A former Nursing Council manager, a nursing professor and a Starship nurse advisor are the newly elected members of the Nursing Council.
The three successful candidates, Barry Ayling, Catherine Byrne and Jo Ann Walton were announced in late September.
Nursing Council chief executive Carolyn Reed said just over 5100 of the 47,643 eligible nurses who were sent ballot papers took part in the election. The 10.8 per cent turnover was down on the more than 6000 (14 per cent of eligible nurses) who voted in the first election in 2009. There were 22 registered nurse candidates for the three elected places on the nine-member council.
Barry Ayling, the council’s registration manager from 2004 to 2007, said in his candidate profile that he could bring to the council a strong understanding of the legislative and political environment the profession worked in. He currently works as a perioperative charge nurse manager at Christchurch Hospital.
The second new face on the council is Jo Ann Walton, professor of nursing and head of Victoria University’s graduate school of nursing, midwifery and health. Walton said in her candidate profile that in a time of “real demand for health workforce reform” it was important to make sound choices about future roles on the basis of nursing judgment and concern for public health and welfare.

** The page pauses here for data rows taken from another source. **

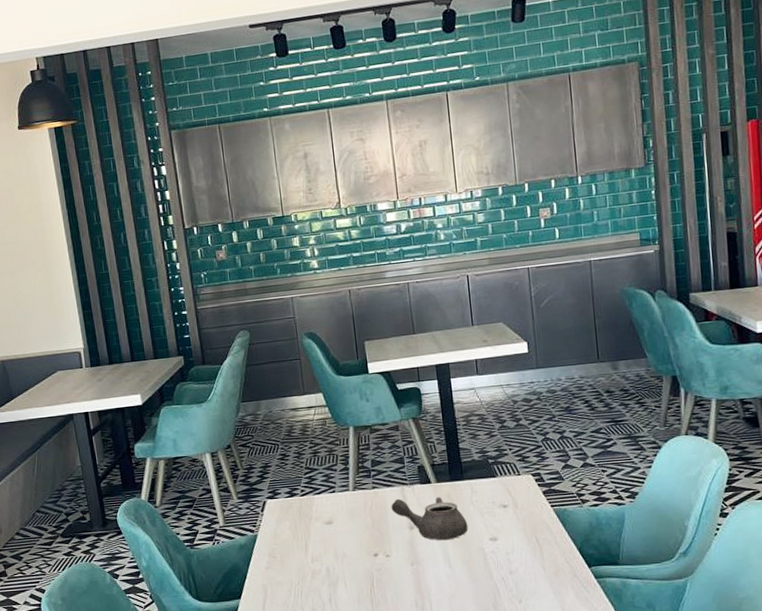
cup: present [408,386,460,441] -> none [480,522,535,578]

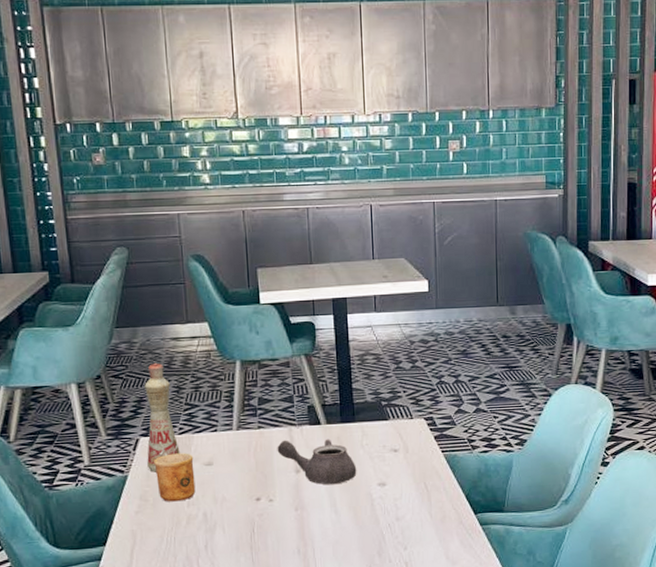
bottle: none [269,431,303,531] -> present [144,362,180,472]
cup: none [280,513,318,559] -> present [154,453,196,502]

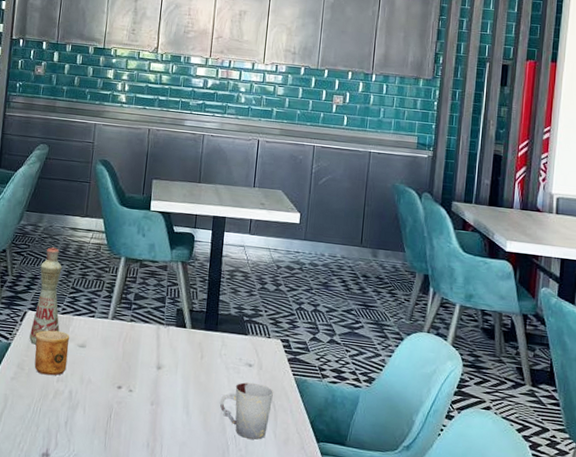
teapot: present [277,439,357,485] -> none [143,336,213,388]
cup: none [368,467,424,524] -> present [219,382,274,440]

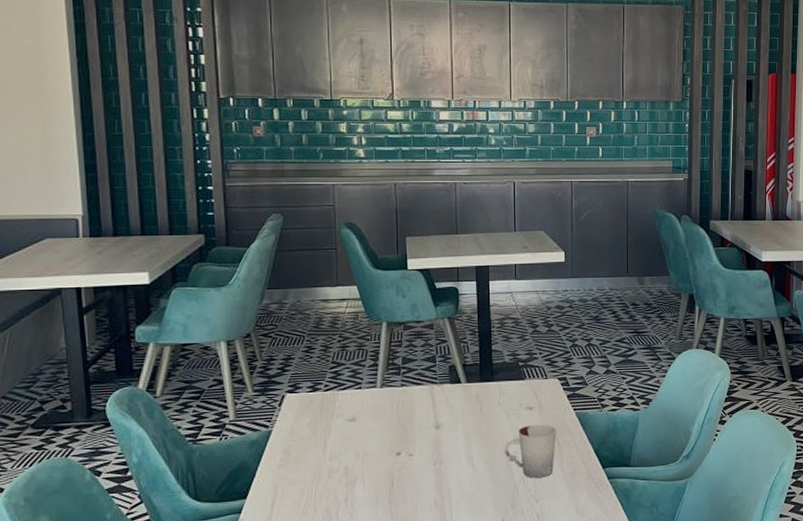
bottle: present [29,246,62,345] -> none [292,322,324,428]
cup: present [34,330,70,376] -> none [298,409,338,456]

Catherine Byrne, a nurse advisor at Starship Children’s Hospital, was re-elected to the council. She said in her profile that she was committed to the provision of a sustainable and adaptable nursing workforce and was well versed with the challenges and realities of everyday practice. Byrne was first elected at the 2009 election when there were 23 candidates for just two places. The second elected member, Roxanne McKerras, resigned and was replaced in the interim by the next highest polling candidate under the single transferrable voting system (STV),
Janet Hewson. The 2009 elections followed the Minister of Health announcing that year he wanted three of the six professional members to be elected by 2011.
Reed said that the health regulation authorities had set up a working party to respond to a 2011 ministerial directive and Health Workforce New Zealand proposal to reduce board and council members and merge “the backroom” staff of authorities like the Nursing Council as a cost-saving measure. “The Nursing Council’s perspective is that they need to be convinced that a combined secretariat would reduce or maintain the annual practising certificate at the same level, and any proposal that had a flow-on effect of raising the APC wouldn’t be supported by our council.”